__What is required__
Find every line containing the string "Jungen" in the data below, and report how many there are, with no other words.

Extracted page text data:
○ ○ ○ ○ ○ ○ ○

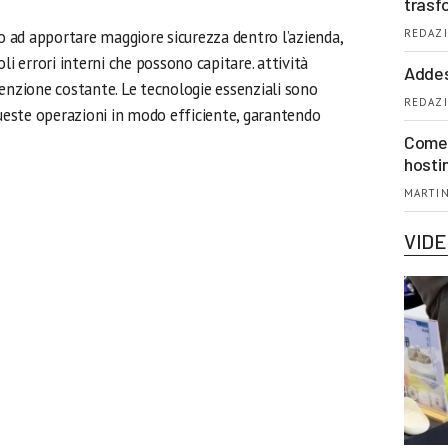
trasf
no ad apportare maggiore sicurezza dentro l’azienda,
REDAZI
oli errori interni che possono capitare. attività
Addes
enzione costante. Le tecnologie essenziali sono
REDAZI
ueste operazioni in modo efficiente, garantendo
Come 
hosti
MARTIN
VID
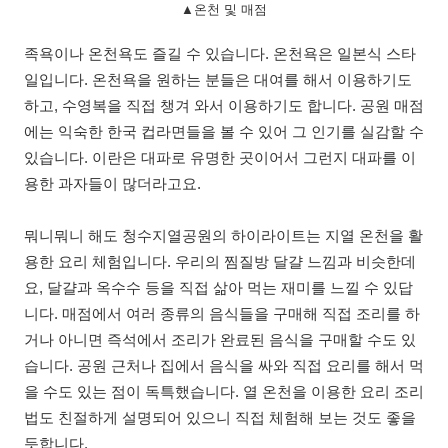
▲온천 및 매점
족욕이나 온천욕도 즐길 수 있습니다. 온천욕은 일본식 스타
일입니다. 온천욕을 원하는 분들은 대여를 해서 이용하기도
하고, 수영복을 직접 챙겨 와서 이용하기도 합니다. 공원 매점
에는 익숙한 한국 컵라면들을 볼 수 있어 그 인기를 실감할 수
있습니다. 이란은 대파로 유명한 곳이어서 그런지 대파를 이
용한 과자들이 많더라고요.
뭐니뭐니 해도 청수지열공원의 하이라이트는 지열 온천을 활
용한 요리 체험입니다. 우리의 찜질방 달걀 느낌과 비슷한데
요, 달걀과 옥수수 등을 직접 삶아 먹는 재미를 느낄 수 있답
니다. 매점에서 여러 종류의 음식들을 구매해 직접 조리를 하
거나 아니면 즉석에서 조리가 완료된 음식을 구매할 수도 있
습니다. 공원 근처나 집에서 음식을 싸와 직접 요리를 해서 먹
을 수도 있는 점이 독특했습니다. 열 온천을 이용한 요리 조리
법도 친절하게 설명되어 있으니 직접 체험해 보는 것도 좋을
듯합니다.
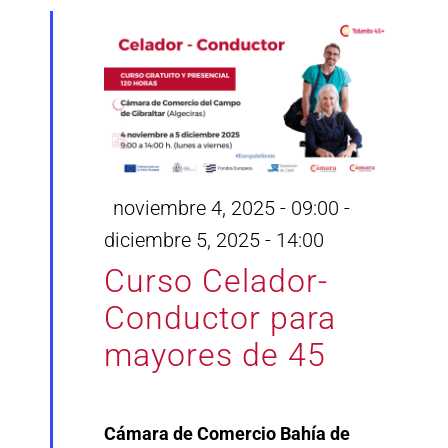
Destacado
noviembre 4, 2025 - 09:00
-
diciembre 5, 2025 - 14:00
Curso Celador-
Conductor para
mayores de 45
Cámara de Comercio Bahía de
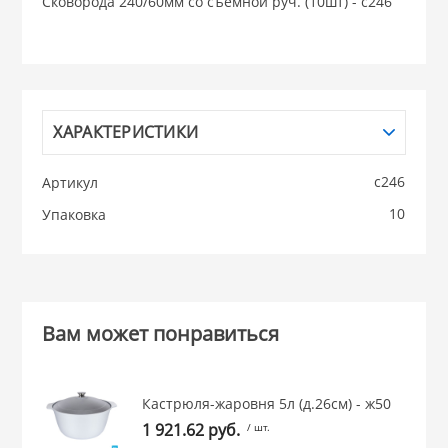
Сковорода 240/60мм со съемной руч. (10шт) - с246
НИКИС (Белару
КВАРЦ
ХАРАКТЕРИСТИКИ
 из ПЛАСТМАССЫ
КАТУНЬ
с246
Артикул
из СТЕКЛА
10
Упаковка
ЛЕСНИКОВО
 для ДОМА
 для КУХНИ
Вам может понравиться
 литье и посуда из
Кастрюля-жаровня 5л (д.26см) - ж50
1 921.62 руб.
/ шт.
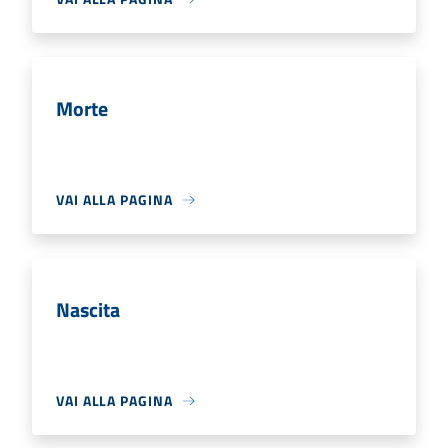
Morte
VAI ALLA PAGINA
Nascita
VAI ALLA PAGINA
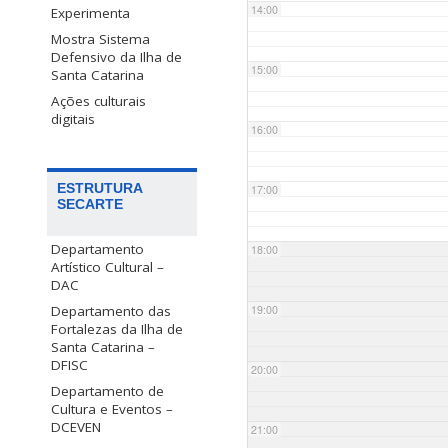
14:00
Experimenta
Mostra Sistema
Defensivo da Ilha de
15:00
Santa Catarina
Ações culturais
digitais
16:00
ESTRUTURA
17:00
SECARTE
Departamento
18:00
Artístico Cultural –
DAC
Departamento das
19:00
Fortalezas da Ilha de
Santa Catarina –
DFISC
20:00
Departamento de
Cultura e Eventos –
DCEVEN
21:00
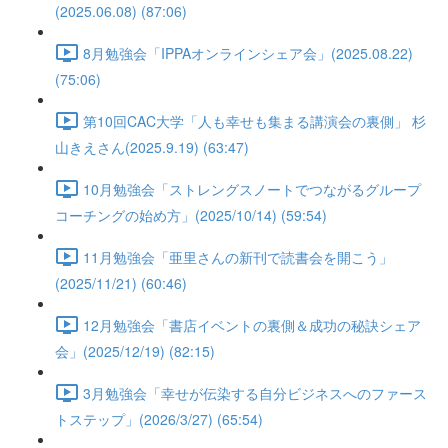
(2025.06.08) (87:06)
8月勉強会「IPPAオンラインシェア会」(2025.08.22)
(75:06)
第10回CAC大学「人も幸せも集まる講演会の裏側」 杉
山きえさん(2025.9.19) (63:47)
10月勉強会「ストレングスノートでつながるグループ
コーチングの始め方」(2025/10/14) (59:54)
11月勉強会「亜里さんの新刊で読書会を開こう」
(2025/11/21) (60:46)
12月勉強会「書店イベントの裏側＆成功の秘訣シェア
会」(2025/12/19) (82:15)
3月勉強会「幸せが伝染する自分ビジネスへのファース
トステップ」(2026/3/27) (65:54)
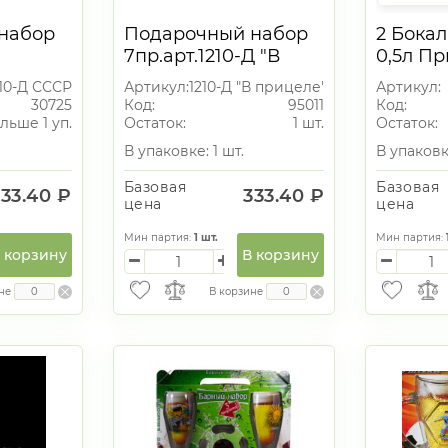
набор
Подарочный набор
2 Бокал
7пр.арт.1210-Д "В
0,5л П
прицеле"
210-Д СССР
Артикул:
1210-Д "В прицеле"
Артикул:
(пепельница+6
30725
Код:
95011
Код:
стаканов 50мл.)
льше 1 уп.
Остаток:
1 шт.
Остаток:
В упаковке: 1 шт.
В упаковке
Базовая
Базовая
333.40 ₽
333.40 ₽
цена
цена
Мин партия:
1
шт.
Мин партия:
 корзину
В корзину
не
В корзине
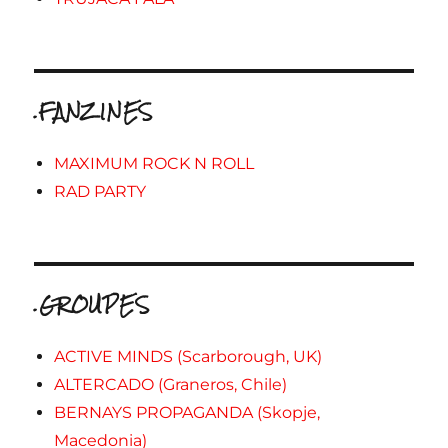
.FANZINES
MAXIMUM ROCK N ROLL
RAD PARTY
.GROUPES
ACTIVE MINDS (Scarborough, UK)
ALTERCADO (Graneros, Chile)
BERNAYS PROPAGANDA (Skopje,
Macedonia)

○ ○ ○ ○ ○ ○ ○

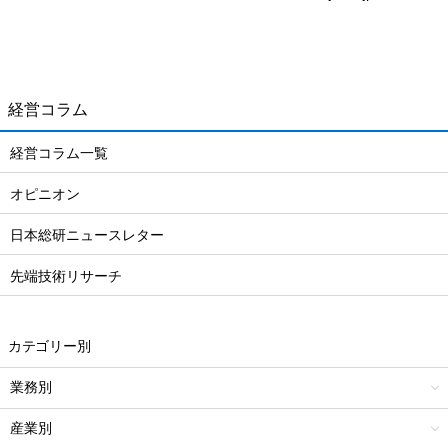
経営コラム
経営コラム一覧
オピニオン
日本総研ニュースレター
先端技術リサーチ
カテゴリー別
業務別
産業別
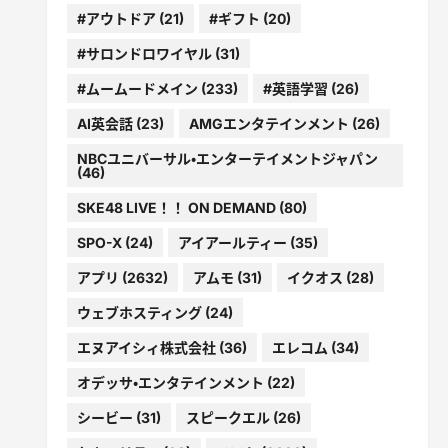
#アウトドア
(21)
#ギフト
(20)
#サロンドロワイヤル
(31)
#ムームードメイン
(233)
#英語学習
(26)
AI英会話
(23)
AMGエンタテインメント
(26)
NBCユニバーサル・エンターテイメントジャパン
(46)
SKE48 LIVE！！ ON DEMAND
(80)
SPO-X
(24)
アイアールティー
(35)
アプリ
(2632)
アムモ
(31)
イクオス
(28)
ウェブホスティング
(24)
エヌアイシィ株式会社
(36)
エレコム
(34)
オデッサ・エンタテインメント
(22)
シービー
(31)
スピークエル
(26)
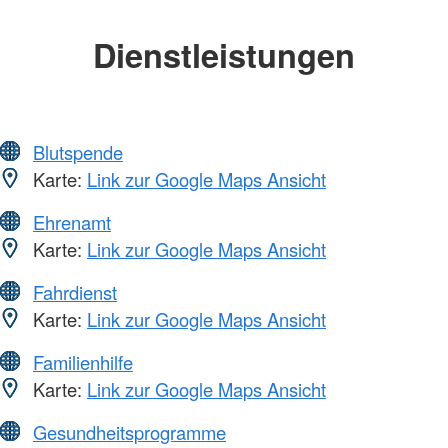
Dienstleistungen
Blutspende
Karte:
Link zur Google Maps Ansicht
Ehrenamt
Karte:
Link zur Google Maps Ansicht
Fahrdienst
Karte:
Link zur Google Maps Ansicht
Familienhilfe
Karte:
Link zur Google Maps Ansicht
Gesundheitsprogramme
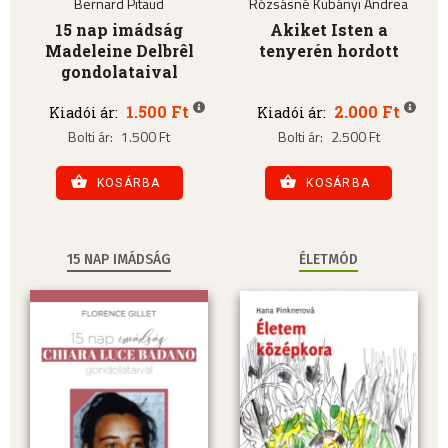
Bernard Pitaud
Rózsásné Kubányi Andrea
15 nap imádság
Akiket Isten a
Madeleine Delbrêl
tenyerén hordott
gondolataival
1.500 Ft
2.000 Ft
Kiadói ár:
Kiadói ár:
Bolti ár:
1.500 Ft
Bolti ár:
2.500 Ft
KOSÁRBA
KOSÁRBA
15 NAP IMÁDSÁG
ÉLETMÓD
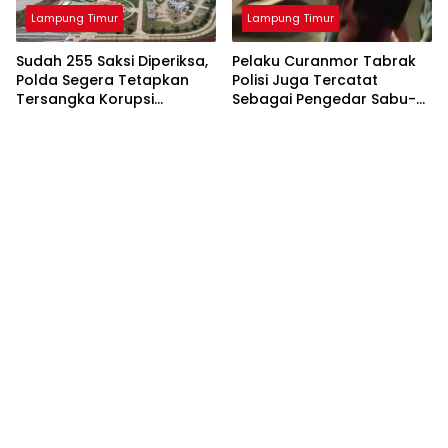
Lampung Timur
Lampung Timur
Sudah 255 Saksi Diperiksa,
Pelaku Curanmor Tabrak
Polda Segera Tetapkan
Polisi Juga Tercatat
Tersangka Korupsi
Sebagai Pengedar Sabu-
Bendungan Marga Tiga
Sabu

○ ○ ○ ○ ○ ○ ○

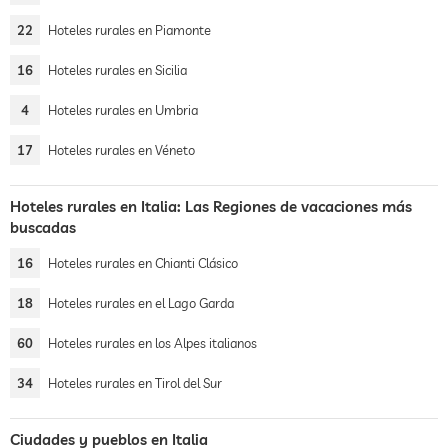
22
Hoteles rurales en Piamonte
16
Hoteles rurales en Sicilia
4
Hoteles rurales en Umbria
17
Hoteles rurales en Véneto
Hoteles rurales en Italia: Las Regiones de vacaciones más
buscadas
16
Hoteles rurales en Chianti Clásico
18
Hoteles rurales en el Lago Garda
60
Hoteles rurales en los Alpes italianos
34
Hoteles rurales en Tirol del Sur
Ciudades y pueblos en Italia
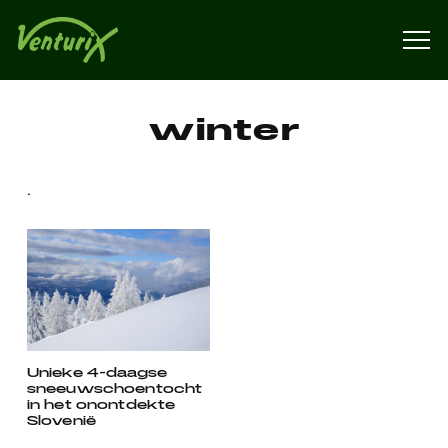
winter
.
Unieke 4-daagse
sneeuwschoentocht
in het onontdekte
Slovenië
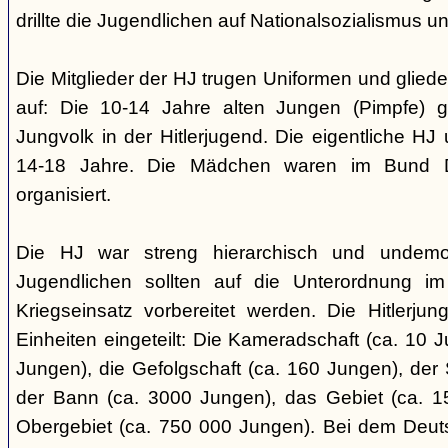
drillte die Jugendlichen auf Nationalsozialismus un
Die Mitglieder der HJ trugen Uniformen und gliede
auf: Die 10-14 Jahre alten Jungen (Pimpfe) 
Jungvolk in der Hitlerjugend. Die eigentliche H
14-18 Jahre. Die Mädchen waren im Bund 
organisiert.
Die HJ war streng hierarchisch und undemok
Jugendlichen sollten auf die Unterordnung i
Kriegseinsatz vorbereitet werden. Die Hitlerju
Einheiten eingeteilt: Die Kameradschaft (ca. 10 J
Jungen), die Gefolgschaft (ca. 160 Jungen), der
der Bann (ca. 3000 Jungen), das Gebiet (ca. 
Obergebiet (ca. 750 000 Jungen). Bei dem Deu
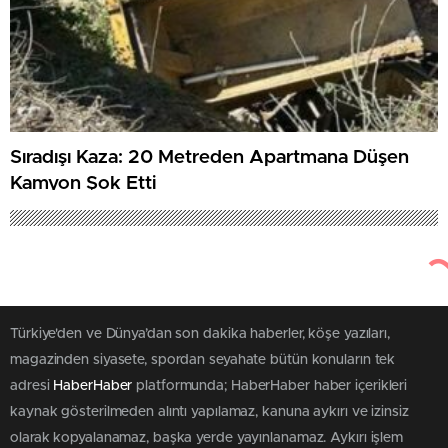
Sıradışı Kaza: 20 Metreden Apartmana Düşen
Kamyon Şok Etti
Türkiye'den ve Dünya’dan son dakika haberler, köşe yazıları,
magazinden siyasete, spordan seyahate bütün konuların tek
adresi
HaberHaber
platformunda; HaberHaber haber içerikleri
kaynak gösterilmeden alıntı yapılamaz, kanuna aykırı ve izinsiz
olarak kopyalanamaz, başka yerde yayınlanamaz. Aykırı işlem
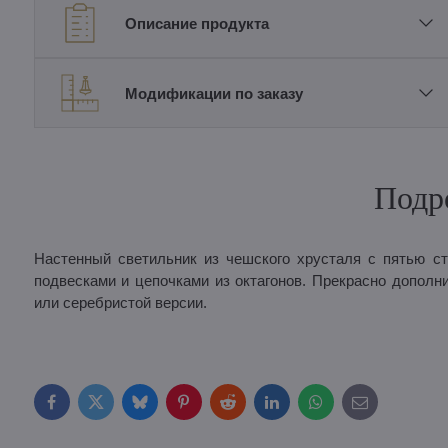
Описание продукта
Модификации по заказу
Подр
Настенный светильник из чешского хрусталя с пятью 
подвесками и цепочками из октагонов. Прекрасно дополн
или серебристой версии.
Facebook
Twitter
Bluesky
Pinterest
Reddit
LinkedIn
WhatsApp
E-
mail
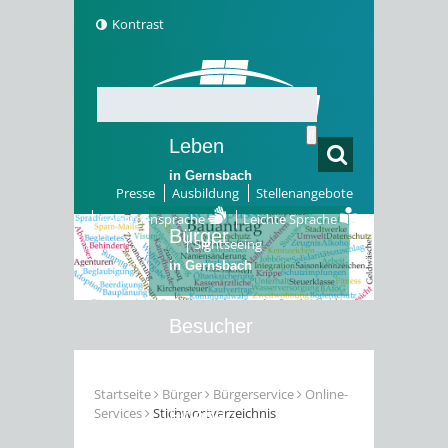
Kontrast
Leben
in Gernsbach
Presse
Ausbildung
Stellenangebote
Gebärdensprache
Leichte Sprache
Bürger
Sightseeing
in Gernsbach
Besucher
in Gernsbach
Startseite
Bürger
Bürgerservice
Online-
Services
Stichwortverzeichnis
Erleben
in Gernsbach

○ ○ ○ ○ ○ ○ ○

__Exercise result__
4